**Directions for this task:** Convert the item lines from the line containing "scientific name: Stipa pennata" up to and including the line containing "locality: Mun. Gran" into a Markdown table with a row number column named "No." and a line column named "Entry", omitting blank lines.

# start of Record set

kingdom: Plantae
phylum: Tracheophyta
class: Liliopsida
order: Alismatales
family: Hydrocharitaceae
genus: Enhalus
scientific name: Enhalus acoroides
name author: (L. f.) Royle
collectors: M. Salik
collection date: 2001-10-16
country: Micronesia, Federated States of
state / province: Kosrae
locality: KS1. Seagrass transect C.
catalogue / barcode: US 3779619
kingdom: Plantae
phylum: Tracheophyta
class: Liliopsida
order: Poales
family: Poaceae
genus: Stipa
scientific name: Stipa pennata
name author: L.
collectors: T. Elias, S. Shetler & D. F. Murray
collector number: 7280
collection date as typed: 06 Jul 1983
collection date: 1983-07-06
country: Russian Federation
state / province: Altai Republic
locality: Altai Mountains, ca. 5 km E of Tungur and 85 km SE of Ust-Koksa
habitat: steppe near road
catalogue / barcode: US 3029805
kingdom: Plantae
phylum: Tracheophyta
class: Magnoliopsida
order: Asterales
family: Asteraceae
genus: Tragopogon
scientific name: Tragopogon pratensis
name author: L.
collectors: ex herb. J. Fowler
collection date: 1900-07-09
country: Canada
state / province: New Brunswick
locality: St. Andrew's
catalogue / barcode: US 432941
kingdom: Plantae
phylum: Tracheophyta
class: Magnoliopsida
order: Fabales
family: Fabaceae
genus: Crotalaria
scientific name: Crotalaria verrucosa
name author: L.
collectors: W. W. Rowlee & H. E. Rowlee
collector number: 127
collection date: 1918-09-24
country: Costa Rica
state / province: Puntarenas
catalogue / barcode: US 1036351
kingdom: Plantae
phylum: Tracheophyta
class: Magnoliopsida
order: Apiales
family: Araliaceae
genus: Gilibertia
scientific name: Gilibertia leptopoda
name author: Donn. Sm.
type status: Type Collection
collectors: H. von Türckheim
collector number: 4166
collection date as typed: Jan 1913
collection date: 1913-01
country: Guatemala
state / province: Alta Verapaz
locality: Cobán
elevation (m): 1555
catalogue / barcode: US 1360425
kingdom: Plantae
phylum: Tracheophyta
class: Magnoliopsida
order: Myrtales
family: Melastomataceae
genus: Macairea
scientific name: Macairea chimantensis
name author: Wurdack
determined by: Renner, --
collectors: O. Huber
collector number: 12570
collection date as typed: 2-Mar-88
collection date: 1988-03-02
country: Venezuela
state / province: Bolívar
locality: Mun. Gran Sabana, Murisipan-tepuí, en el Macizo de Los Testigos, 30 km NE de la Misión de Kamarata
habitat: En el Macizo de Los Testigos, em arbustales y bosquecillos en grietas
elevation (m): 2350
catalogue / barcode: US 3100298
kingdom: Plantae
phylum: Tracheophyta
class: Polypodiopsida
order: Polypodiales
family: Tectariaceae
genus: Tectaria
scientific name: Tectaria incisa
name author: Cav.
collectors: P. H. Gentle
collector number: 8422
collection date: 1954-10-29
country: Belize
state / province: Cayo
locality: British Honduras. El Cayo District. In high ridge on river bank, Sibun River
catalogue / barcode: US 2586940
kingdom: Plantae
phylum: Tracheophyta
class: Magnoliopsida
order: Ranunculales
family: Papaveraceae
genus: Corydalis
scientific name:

# end of Record set

**Completed task:**
| No. | Entry |
|---|---|
| 1 | scientific name: Stipa pennata |
| 2 | name author: L. |
| 3 | collectors: T. Elias, S. Shetler & D. F. Murray |
| 4 | collector number: 7280 |
| 5 | collection date as typed: 06 Jul 1983 |
| 6 | collection date: 1983-07-06 |
| 7 | country: Russian Federation |
| 8 | state / province: Altai Republic |
| 9 | locality: Altai Mountains, ca. 5 km E of Tungur and 85 km SE of Ust-Koksa |
| 10 | habitat: steppe near road |
| 11 | catalogue / barcode: US 3029805 |
| 12 | kingdom: Plantae |
| 13 | phylum: Tracheophyta |
| 14 | class: Magnoliopsida |
| 15 | order: Asterales |
| 16 | family: Asteraceae |
| 17 | genus: Tragopogon |
| 18 | scientific name: Tragopogon pratensis |
| 19 | name author: L. |
| 20 | collectors: ex herb. J. Fowler |
| 21 | collection date: 1900-07-09 |
| 22 | country: Canada |
| 23 | state / province: New Brunswick |
| 24 | locality: St. Andrew's |
| 25 | catalogue / barcode: US 432941 |
| 26 | kingdom: Plantae |
| 27 | phylum: Tracheophyta |
| 28 | class: Magnoliopsida |
| 29 | order: Fabales |
| 30 | family: Fabaceae |
| 31 | genus: Crotalaria |
| 32 | scientific name: Crotalaria verrucosa |
| 33 | name author: L. |
| 34 | collectors: W. W. Rowlee & H. E. Rowlee |
| 35 | collector number: 127 |
| 36 | collection date: 1918-09-24 |
| 37 | country: Costa Rica |
| 38 | state / province: Puntarenas |
| 39 | catalogue / barcode: US 1036351 |
| 40 | kingdom: Plantae |
| 41 | phylum: Tracheophyta |
| 42 | class: Magnoliopsida |
| 43 | order: Apiales |
| 44 | family: Araliaceae |
| 45 | genus: Gilibertia |
| 46 | scientific name: Gilibertia leptopoda |
| 47 | name author: Donn. Sm. |
| 48 | type status: Type Collection |
| 49 | collectors: H. von Türckheim |
| 50 | collector number: 4166 |
| 51 | collection date as typed: Jan 1913 |
| 52 | collection date: 1913-01 |
| 53 | country: Guatemala |
| 54 | state / province: Alta Verapaz |
| 55 | locality: Cobán |
| 56 | elevation (m): 1555 |
| 57 | catalogue / barcode: US 1360425 |
| 58 | kingdom: Plantae |
| 59 | phylum: Tracheophyta |
| 60 | class: Magnoliopsida |
| 61 | order: Myrtales |
| 62 | family: Melastomataceae |
| 63 | genus: Macairea |
| 64 | scientific name: Macairea chimantensis |
| 65 | name author: Wurdack |
| 66 | determined by: Renner, -- |
| 67 | collectors: O. Huber |
| 68 | collector number: 12570 |
| 69 | collection date as typed: 2-Mar-88 |
| 70 | collection date: 1988-03-02 |
| 71 | country: Venezuela |
| 72 | state / province: Bolívar |
| 73 | locality: Mun. Gran Sabana, Murisipan-tepuí, en el Macizo de Los Testigos, 30 km NE de la Misión de Kamarata |